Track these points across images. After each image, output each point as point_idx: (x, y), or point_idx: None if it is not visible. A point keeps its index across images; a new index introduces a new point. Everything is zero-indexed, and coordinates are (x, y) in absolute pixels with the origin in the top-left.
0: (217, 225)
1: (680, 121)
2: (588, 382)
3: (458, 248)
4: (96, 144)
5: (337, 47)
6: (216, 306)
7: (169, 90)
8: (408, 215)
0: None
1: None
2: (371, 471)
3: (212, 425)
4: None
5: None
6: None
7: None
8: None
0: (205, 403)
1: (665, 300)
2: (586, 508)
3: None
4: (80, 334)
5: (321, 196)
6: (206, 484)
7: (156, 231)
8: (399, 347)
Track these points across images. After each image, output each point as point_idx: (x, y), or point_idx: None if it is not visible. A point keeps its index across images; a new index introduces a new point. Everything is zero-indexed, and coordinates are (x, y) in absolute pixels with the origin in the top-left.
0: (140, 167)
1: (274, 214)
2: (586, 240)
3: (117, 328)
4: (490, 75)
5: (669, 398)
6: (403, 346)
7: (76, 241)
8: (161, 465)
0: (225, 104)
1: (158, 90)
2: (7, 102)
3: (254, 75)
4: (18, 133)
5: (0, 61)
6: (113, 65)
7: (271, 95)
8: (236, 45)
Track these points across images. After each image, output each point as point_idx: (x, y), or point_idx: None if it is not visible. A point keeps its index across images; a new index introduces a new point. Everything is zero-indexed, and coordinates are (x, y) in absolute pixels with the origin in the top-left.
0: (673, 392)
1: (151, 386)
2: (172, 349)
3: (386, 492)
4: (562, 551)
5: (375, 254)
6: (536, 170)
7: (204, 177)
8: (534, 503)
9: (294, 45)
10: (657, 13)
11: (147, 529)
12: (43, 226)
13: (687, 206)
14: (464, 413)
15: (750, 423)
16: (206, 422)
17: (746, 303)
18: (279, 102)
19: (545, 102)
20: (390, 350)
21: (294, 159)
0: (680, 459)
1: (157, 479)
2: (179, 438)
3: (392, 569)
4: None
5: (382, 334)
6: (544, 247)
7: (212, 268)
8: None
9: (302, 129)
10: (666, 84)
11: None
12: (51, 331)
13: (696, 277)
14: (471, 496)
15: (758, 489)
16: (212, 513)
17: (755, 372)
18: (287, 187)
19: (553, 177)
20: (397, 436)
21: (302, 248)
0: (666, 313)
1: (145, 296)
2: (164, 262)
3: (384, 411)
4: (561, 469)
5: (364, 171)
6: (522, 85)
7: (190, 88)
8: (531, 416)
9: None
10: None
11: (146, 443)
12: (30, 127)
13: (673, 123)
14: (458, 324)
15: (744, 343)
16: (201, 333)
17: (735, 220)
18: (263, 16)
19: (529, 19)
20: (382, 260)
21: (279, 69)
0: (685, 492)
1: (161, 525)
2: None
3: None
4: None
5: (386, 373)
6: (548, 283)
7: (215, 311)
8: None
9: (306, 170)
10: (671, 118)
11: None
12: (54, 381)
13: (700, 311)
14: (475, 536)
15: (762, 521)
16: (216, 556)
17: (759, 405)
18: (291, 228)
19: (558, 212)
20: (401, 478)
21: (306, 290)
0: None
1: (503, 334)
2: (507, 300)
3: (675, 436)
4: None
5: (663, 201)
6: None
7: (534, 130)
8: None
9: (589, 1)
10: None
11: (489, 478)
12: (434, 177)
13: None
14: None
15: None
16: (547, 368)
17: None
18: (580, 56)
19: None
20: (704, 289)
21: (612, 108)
=====
*EXERCISE DIRECTIONS:* Rewrite the records, starting at the beginning and ending at the line containing "5: (337, 47)", as a Markdown table with the columns No. and Line. Give each line its row number, and leave out blank lines.

*TASK RESULT:*
| No. | Line |
|---|---|
| 1 | Track these points across images. After each image, output each point as point_idx: (x, y), or point_idx: None if it is not visible. A point keeps its index across images; a new index introduces a new point. Everything is zero-indexed, and coordinates are (x, y) in absolute pixels with the origin in the top-left. |
| 2 | 0: (217, 225) |
| 3 | 1: (680, 121) |
| 4 | 2: (588, 382) |
| 5 | 3: (458, 248) |
| 6 | 4: (96, 144) |
| 7 | 5: (337, 47) |